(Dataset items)
>> BEGIN

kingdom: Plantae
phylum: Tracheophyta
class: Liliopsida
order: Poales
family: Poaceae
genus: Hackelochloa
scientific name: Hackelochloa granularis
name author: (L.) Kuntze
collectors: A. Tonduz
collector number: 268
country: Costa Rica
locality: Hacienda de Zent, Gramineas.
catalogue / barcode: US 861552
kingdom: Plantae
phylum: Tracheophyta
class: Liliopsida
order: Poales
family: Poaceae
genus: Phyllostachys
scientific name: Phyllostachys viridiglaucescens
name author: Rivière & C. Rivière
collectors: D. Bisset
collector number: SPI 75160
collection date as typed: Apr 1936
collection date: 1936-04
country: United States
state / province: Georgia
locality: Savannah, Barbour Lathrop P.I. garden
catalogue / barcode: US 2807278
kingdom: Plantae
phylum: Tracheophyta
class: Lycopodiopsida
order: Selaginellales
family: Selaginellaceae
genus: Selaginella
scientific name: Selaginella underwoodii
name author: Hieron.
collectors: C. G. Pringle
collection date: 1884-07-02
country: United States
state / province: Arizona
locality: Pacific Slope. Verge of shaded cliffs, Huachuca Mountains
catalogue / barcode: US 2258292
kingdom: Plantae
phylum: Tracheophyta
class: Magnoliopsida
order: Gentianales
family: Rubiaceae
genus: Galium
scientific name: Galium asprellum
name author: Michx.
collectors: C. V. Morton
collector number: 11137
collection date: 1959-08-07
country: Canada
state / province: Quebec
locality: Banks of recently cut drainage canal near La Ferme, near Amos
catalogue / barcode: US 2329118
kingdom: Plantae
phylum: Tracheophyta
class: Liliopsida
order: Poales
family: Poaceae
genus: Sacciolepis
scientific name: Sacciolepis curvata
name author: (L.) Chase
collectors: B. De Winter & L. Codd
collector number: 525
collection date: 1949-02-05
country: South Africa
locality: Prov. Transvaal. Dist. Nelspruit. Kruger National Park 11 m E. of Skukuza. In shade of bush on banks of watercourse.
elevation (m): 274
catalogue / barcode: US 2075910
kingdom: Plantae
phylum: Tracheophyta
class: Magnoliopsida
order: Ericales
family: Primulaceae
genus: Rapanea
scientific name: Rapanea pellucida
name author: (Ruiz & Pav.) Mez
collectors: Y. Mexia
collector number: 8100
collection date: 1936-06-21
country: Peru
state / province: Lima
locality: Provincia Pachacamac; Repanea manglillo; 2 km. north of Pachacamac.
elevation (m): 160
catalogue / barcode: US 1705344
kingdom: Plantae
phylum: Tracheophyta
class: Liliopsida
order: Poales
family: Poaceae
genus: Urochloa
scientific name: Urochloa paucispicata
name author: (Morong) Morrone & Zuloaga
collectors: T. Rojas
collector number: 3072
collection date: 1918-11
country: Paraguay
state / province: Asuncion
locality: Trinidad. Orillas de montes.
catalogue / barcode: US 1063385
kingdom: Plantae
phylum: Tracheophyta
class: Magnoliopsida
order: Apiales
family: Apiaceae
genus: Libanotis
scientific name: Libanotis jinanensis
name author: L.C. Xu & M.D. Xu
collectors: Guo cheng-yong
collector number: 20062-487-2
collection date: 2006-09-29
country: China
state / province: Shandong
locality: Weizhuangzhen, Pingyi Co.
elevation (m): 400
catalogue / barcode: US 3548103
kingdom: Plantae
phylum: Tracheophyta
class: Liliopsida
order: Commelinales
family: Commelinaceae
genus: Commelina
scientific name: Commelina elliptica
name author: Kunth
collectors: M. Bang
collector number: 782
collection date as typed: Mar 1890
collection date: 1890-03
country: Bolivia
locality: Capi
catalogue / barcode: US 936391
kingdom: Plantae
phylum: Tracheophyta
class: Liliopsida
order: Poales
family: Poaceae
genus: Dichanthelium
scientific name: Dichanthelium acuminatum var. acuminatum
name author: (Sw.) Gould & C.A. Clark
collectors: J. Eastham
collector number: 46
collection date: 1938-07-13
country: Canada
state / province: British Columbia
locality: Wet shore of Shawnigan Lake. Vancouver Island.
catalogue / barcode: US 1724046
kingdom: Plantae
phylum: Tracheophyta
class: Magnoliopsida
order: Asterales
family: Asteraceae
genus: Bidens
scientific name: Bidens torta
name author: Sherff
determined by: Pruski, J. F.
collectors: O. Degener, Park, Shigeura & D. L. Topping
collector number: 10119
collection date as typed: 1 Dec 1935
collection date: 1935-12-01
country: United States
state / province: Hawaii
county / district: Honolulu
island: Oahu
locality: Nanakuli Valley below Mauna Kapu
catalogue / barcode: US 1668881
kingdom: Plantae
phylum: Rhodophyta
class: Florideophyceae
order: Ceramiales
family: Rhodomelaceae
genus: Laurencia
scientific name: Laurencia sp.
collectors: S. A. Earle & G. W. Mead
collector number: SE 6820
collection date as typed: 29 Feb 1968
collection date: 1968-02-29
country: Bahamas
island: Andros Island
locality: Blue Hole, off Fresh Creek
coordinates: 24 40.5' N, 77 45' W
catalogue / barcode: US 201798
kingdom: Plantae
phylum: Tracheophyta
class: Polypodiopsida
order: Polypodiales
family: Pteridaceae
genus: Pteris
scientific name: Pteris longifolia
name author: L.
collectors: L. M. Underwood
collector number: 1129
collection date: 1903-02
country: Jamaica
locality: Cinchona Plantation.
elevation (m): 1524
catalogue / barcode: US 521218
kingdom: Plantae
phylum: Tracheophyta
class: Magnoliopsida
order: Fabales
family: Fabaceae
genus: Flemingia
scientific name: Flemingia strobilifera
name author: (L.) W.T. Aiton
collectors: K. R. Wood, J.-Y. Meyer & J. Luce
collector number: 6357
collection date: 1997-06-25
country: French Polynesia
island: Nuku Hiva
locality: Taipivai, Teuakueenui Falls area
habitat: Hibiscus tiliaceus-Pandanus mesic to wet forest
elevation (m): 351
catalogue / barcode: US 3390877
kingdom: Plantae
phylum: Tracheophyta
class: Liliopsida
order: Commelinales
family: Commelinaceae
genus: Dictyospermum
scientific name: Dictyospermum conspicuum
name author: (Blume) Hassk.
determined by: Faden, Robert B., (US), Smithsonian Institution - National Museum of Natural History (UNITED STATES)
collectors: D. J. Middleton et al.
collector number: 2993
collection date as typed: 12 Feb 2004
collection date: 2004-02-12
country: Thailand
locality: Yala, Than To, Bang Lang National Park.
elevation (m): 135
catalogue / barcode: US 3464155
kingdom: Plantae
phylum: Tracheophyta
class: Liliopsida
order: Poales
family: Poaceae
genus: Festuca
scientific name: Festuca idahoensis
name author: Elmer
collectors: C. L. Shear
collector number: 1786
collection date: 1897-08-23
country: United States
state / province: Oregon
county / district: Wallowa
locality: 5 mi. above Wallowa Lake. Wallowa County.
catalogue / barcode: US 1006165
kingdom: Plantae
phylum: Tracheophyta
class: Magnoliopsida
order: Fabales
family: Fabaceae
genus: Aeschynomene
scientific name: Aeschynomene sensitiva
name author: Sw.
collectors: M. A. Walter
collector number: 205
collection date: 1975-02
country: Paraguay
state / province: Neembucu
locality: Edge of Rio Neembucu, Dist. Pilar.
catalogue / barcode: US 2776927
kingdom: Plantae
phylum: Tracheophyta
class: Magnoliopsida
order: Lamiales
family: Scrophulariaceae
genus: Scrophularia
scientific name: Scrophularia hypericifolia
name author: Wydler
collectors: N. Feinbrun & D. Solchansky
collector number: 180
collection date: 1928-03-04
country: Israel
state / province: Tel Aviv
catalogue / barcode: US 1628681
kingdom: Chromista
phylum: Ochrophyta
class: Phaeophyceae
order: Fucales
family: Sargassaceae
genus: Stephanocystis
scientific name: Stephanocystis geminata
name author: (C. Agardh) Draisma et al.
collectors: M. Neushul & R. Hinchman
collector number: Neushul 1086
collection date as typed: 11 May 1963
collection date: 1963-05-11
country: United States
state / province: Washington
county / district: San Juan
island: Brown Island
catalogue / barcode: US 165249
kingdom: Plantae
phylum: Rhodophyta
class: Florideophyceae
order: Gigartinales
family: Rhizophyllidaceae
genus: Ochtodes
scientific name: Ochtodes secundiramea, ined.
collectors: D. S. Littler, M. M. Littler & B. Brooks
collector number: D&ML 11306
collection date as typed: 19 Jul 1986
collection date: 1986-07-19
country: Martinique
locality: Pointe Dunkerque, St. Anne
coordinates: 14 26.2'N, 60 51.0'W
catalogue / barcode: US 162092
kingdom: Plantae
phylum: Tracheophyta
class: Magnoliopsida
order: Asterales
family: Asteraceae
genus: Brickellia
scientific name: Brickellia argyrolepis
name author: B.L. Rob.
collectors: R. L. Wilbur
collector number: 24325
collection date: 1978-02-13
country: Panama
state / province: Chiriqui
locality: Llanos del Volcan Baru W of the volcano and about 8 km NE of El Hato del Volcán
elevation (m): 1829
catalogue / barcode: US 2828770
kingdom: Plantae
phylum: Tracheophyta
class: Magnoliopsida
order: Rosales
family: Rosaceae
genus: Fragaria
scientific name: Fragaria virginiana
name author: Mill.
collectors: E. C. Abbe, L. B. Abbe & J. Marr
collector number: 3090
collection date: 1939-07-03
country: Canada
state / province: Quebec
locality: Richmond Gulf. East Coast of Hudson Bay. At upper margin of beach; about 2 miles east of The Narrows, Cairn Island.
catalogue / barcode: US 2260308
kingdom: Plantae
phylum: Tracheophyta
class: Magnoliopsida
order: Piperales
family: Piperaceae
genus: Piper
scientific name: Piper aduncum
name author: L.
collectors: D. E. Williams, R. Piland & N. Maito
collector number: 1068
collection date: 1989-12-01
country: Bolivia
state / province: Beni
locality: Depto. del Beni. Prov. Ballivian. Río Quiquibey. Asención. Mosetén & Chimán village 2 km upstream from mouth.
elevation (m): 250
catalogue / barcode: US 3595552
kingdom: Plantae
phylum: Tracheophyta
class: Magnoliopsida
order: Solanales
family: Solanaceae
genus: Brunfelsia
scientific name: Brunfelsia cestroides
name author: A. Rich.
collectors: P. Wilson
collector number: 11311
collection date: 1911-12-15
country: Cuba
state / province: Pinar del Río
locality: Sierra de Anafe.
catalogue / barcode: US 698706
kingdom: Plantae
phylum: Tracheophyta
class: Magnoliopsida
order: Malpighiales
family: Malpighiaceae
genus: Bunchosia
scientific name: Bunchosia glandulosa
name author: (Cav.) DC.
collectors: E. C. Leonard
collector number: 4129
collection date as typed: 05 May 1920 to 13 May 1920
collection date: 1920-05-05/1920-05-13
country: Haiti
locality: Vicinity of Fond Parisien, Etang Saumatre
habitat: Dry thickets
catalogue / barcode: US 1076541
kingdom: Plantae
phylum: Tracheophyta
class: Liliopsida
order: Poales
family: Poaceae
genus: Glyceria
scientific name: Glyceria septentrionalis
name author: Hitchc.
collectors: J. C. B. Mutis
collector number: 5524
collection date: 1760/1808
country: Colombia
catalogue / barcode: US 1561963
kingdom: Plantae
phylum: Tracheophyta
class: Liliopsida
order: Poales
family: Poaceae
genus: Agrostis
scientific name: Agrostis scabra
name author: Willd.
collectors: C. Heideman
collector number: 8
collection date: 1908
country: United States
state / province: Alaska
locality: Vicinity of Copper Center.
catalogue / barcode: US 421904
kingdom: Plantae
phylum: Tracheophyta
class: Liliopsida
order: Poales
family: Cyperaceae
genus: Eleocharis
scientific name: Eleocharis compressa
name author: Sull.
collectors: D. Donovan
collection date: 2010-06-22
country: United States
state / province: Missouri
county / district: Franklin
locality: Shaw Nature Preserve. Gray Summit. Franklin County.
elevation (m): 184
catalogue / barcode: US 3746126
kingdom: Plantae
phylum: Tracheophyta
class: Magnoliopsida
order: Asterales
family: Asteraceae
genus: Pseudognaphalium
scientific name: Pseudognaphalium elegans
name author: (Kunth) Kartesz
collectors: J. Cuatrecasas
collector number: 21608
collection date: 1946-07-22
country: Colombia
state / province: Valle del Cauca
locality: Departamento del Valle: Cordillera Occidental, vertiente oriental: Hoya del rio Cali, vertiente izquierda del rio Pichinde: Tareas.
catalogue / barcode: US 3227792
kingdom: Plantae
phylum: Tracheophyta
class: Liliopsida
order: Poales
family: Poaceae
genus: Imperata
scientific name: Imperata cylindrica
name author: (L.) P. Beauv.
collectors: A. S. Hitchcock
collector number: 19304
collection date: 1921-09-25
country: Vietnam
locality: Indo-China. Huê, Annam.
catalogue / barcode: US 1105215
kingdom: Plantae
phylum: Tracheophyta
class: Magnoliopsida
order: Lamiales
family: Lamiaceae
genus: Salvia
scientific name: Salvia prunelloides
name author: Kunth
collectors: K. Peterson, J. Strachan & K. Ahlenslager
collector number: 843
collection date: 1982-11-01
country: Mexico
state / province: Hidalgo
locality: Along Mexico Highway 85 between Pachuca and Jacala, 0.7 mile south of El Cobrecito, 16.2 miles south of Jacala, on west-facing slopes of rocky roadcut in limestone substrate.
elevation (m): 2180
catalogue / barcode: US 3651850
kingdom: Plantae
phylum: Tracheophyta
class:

>> END

— PROBLEM TO SOLVE —
Copy the listing above word for word, starting at its first line and continuing through the line that contains "state / province: Georgia".

— THE RESPONSE —
kingdom: Plantae
phylum: Tracheophyta
class: Liliopsida
order: Poales
family: Poaceae
genus: Hackelochloa
scientific name: Hackelochloa granularis
name author: (L.) Kuntze
collectors: A. Tonduz
collector number: 268
country: Costa Rica
locality: Hacienda de Zent, Gramineas.
catalogue / barcode: US 861552
kingdom: Plantae
phylum: Tracheophyta
class: Liliopsida
order: Poales
family: Poaceae
genus: Phyllostachys
scientific name: Phyllostachys viridiglaucescens
name author: Rivière & C. Rivière
collectors: D. Bisset
collector number: SPI 75160
collection date as typed: Apr 1936
collection date: 1936-04
country: United States
state / province: Georgia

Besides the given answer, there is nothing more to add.